You know what is best for you and if the age is ok with you knowing that you will possibly get to learn the ropes but not heavily compete then go for it. As I tried to say before, without trying to be too harsh, the person in the video kind of looks like a beginner from the amount of yank and crank and holding him back and how loose they are over fences. I think this horse could be a match for someone who gets out of his face and lets him show what he can do by moving out a little bit more. The person in the video might be riding defensively because perhaps the horse feels like he might run away with her on the flat or in and out of fences but you won't know that until you try him out (even a couple times if you can), and see for yourself. Maybe if you can't try him out more than once you could have someone video you and look at it a couple times. If you don't know a lot about dressage or jumping I would think that a horse at 17 schooling 1st level and jumping fences that big in the video would be fine for someone ho probably will just start working on basic dressage and popping over crossrails and small verticals.


----------



## sarahver (Apr 9, 2010)

Hey, he looks like a nice horse. I would be reluctant to buy an OTTB that is 17 only because his years of riding and competition life could be limited. Most racehorses have a very strenuous and demanding beginning to their life which can result in soundness issues later on. I am not saying this is the case for ALL racehorses, I would just be careful when choosing to buy one that is over the age of 15.

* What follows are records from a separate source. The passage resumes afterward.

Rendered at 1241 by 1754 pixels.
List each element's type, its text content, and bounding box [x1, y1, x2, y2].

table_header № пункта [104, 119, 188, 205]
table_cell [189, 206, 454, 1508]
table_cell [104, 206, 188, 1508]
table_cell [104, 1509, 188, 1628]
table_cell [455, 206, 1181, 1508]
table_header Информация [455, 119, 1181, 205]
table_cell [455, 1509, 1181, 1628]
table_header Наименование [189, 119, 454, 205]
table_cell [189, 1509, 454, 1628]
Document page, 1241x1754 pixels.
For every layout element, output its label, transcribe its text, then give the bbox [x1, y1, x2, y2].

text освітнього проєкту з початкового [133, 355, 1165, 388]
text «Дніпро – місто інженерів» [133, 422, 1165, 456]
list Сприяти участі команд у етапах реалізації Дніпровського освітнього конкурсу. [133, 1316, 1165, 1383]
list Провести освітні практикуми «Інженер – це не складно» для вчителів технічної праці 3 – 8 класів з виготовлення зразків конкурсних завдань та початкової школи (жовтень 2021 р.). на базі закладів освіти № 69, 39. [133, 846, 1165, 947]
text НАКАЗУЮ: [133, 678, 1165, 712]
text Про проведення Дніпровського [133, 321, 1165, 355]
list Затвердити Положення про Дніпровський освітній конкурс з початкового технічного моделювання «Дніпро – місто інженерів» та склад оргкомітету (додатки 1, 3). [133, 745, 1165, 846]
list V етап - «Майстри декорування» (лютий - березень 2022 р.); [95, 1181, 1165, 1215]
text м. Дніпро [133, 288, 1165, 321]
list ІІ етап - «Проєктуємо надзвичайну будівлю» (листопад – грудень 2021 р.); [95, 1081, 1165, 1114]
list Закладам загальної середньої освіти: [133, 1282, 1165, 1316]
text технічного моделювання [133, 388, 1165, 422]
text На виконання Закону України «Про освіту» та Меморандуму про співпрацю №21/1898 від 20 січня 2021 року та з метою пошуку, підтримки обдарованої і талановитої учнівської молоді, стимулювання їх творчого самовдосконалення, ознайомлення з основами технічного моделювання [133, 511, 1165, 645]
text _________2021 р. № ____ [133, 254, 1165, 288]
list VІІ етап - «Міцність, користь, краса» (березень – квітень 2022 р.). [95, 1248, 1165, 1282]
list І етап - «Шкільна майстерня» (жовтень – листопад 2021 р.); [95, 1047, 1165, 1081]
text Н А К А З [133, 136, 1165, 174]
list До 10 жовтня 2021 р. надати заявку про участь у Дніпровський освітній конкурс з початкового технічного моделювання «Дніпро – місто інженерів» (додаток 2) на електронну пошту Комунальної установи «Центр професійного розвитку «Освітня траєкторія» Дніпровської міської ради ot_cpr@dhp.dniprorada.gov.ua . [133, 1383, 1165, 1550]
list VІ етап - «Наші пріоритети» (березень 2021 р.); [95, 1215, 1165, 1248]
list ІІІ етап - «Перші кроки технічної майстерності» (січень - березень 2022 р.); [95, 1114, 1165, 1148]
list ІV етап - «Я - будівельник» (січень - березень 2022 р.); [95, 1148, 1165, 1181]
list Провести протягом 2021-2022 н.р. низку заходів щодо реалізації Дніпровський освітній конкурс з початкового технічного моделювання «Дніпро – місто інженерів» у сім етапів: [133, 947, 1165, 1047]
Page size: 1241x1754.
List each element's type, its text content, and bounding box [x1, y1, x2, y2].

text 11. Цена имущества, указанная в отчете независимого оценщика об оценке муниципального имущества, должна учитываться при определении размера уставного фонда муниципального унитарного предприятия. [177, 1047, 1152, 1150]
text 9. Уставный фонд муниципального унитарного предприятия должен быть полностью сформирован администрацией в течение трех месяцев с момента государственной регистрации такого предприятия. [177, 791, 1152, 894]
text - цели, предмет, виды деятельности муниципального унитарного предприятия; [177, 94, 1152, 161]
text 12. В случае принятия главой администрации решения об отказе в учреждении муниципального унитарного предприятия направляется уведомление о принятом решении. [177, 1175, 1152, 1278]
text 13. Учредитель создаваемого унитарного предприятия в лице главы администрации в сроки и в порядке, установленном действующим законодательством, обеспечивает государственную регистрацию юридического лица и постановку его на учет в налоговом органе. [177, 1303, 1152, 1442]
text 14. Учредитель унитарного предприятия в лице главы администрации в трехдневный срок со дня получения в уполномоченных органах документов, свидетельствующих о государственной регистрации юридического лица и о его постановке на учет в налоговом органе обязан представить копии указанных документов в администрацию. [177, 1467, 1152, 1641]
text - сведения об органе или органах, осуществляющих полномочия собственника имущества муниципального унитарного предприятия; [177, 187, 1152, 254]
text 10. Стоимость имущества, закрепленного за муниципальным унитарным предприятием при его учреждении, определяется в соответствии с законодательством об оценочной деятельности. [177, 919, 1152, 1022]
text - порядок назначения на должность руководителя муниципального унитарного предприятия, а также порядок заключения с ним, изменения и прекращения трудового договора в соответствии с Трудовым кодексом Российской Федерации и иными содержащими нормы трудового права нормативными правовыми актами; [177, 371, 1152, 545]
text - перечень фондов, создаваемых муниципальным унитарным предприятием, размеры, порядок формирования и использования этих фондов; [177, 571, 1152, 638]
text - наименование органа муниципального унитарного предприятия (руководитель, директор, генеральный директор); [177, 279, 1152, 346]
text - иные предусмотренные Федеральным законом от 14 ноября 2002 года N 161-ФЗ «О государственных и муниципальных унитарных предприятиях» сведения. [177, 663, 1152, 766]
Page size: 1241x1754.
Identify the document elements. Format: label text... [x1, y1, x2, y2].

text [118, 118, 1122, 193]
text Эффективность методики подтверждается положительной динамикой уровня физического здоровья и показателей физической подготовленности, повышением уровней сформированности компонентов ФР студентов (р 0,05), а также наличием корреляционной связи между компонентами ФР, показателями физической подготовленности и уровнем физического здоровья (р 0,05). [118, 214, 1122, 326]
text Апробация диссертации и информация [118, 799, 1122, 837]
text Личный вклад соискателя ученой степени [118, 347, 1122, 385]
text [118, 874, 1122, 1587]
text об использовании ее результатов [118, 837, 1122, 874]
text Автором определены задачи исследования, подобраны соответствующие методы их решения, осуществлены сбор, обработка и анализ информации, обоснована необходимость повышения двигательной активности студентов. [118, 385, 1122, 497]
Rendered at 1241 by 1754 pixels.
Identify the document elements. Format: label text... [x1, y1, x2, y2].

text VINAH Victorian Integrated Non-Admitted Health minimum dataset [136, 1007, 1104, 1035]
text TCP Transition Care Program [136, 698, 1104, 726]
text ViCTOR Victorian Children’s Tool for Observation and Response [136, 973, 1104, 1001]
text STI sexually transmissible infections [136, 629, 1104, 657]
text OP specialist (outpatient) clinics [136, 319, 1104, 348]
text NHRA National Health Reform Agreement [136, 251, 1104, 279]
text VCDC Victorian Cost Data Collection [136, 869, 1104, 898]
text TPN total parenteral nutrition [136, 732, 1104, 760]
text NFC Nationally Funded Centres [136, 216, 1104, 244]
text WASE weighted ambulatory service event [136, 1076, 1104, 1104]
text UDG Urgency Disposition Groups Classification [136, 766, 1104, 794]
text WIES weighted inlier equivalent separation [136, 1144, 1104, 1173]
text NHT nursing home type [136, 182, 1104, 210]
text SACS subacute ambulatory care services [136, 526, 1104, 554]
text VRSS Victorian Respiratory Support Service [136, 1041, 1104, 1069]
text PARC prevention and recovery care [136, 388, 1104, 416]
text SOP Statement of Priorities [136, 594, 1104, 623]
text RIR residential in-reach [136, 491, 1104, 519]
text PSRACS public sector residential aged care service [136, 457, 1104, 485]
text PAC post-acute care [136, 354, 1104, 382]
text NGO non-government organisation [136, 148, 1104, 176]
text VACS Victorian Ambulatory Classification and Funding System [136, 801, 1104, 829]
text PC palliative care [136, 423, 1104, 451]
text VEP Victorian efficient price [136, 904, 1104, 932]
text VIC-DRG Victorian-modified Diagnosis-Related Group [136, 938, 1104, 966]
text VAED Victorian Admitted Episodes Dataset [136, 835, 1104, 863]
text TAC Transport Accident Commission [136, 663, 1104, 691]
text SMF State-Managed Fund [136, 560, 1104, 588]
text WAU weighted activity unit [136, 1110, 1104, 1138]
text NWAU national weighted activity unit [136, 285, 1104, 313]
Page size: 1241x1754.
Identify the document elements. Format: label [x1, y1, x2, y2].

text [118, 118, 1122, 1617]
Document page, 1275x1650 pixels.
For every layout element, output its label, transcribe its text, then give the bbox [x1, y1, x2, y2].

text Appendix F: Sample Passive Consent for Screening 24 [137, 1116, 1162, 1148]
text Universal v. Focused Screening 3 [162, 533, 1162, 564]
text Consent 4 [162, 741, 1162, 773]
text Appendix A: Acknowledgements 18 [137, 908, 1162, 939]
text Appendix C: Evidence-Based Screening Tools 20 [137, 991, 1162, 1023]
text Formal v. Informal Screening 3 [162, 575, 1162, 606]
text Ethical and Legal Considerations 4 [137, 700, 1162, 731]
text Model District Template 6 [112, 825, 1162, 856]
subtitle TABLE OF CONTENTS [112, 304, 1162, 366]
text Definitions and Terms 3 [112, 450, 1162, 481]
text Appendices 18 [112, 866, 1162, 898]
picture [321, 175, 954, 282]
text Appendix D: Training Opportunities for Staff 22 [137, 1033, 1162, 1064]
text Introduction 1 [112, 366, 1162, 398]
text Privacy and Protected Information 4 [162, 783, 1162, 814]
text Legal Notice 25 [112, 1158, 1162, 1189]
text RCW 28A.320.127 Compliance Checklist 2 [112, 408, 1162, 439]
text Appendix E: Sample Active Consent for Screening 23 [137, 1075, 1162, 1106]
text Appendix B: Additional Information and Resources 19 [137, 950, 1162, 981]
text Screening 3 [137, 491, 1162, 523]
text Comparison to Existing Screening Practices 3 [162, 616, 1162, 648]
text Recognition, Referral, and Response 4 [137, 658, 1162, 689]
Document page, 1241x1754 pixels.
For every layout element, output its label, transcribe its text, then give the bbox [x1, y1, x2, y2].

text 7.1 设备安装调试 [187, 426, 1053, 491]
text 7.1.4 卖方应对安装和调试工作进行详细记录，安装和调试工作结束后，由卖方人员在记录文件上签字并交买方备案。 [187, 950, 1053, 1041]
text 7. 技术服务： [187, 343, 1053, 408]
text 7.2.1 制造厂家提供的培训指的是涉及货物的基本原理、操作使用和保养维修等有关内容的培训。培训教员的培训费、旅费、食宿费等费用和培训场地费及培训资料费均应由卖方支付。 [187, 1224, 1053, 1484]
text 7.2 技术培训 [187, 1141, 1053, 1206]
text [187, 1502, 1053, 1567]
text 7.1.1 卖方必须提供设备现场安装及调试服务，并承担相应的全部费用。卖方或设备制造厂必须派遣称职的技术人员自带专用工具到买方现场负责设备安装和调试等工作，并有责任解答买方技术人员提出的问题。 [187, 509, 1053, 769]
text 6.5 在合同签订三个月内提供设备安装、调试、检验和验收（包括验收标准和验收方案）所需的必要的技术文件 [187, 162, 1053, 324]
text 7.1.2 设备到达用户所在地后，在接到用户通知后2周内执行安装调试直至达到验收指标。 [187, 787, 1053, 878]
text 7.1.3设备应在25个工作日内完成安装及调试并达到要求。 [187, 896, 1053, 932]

Generally I think most horses that have lead healthy lives can be active way into their twenties and thirties, unfortunately a lot of racehorses do not fit into this catagory.


----------



## Eliz (Jun 16, 2010)

^
Thats a great point to think about, I should ask how much he was raced. He looks in decent condition for a 17 y/o, but there could be underlying issues.

Thanks everyone for your input, you've given me alot to think about! I'll keep you all updated!


----------



## kingkillkannon (Mar 13, 2009)

I think all you guys are spot on. Ive worked with TB's on and off the track, and this one looks like a god sent. With the rider wobbling around, her legs are all over the place, usually that would send any TB that has been on the track into orbit!!! He is jumping really nicely even with wobbles on his back. If he has done 1st and 2nd lvl dressage and can jump like that, I'd say hes quite a experenced horse. The only thing is that he is a 17 yo OTTB. If he is not lame yet, I wouldnt doubt he will be very soon.


----------



## MyBoyPuck (Mar 27, 2009)

He sure is a nice looking horse. Nice mover and as others have pointed out, obviously has patience to pack around wobbly legs. The only thing that caught my eye about the ad is the part about him not being good for fox hunting. I'm thinking he probably gets easily overstimulated and strong in more high activity events. He's definitely worth a look, especially if he's the only good one you've found during your search.


----------